BuddyBench: A Privacy-Constrained Multi-Task Benchmark for Pediatric Social-Communication Personalization
BuddyBench introduces a privacy-protected multi-task benchmark dataset combining clinical assessments, learning trajectories, and treatment outcomes for pediatric social-communication research. The dataset integrates two cohorts (189 observational and 86 randomized controlled trial participants) to enable knowledge tracing, clinical prediction, and causal inference while maintaining pediatric data protection standards.

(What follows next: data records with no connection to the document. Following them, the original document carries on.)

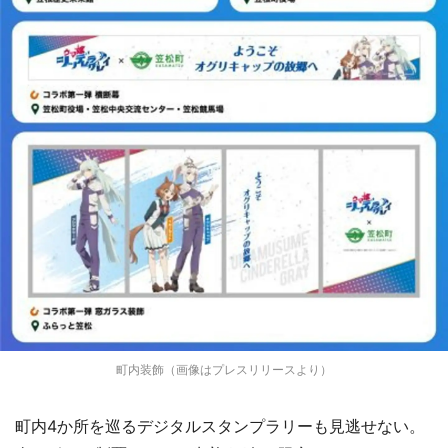
町内装飾（画像はプレスリリースより）
町内4か所を巡るデジタルスタンプラリーも見逃せない。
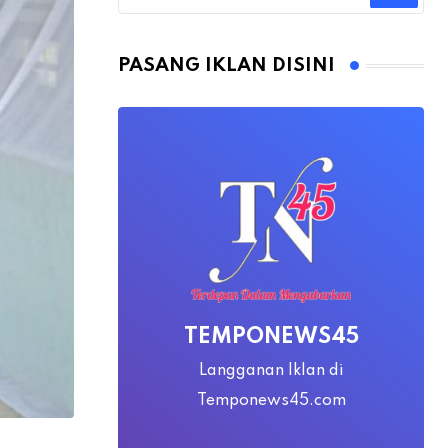
PASANG IKLAN DISINI
TEMPONEWS45
Langganan Iklan di
Temponews45.com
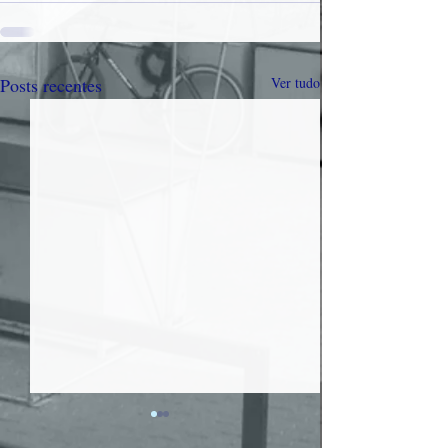
Posts recentes
Ver tudo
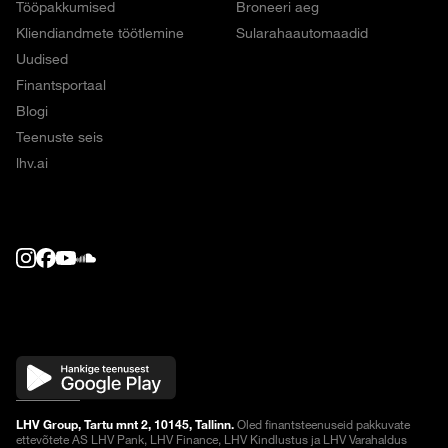
Tööpakkumised
Broneeri aeg
Kliendiandmete töötlemine
Sularahaautomaadid
Uudised
Finantsportaal
Blogi
Teenuste seis
lhv.ai
LHV Group, Tartu mnt 2, 10145, Tallinn.
Oled finantsteenuseid pakkuvate
ettevõtete AS LHV Pank, LHV Finance, LHV Kindlustus ja LHV Varahaldus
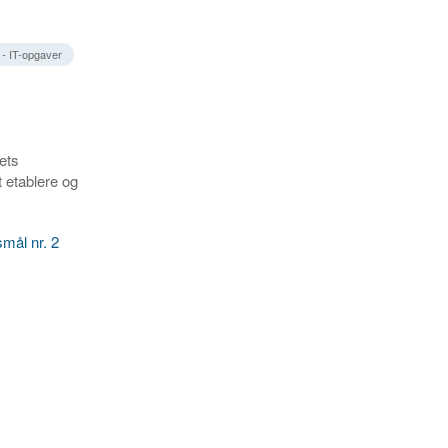
- IT-opgaver
ets
 etablere og
mål nr. 2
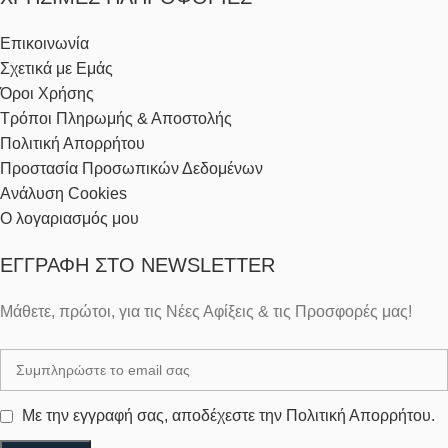
Επικοινωνία
Σχετικά με Εμάς
Όροι Χρήσης
Τρόποι Πληρωμής & Αποστολής
Πολιτική Απορρήτου
Προστασία Προσωπικών Δεδομένων
Ανάλυση Cookies
Ο λογαριασμός μου
ΕΓΓΡΑΦΉ ΣΤΟ NEWSLETTER
Μάθετε, πρώτοι, για τις Νέες Αφίξεις & τις Προσφορές μας!
Με την εγγραφή σας, αποδέχεστε την Πολιτική Απορρήτου.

BuddyBench addresses a critical gap in pediatric neurodevelopmental research by creating an integrated benchmark that moves beyond siloed data collection. Existing repositories typically emphasize isolated data types—imaging, genetics, or cross-sectional assessments—but fail to connect behavioral learning patterns with clinical outcomes. This benchmark links granular drill-level learning trajectories with standardized clinical assessments and randomized treatment endpoints, enabling researchers to trace how personalized interventions affect developmental trajectories over time.
The dataset's architecture reflects growing recognition that pediatric healthcare increasingly requires longitudinal, multi-modal data integration. By combining an observational cohort with dense behavioral tracking (ND-03) alongside a randomized controlled trial cohort (ND-02), BuddyBench supports diverse analytical approaches from knowledge tracing algorithms to causal inference methods. The inclusion of BuddyBench-Sim, a synthetic companion dataset, addresses reproducibility concerns while protecting sensitive pediatric records—a crucial consideration for clinical datasets involving minors.
For AI researchers and healthcare technologists, this benchmark enables development of personalization algorithms that predict which interventions benefit which children, advancing precision medicine in neurodevelopmental care. The baseline results demonstrating signal across tasks suggest the dataset contains meaningful patterns suitable for training and evaluating machine learning models. This infrastructure could accelerate research into automated intervention recommendation systems and clinical decision support tools.
Future value depends on adoption within the research community and whether this benchmark spawns similar integrated datasets across other pediatric domains. The privacy-first design sets a template for responsible clinical AI development, potentially influencing how healthcare institutions structure their data collection and sharing practices.
- →BuddyBench integrates learning trajectories, clinical assessments, and treatment outcomes into a unified multi-task benchmark for pediatric social-communication research.
- →The dataset combines 189 observational participants with 86 randomized controlled trial participants, supporting knowledge tracing, prediction, and causal inference tasks.
- →Privacy-constrained design with synthetic companion dataset (BuddyBench-Sim) enables reproducible research while protecting sensitive pediatric clinical records.
- →Baselines demonstrate signal across all tasks, indicating the dataset's readiness for training machine learning models for intervention personalization.
- →The benchmark advances precision medicine by linking behavioral personalization algorithms to measurable clinical outcomes in children.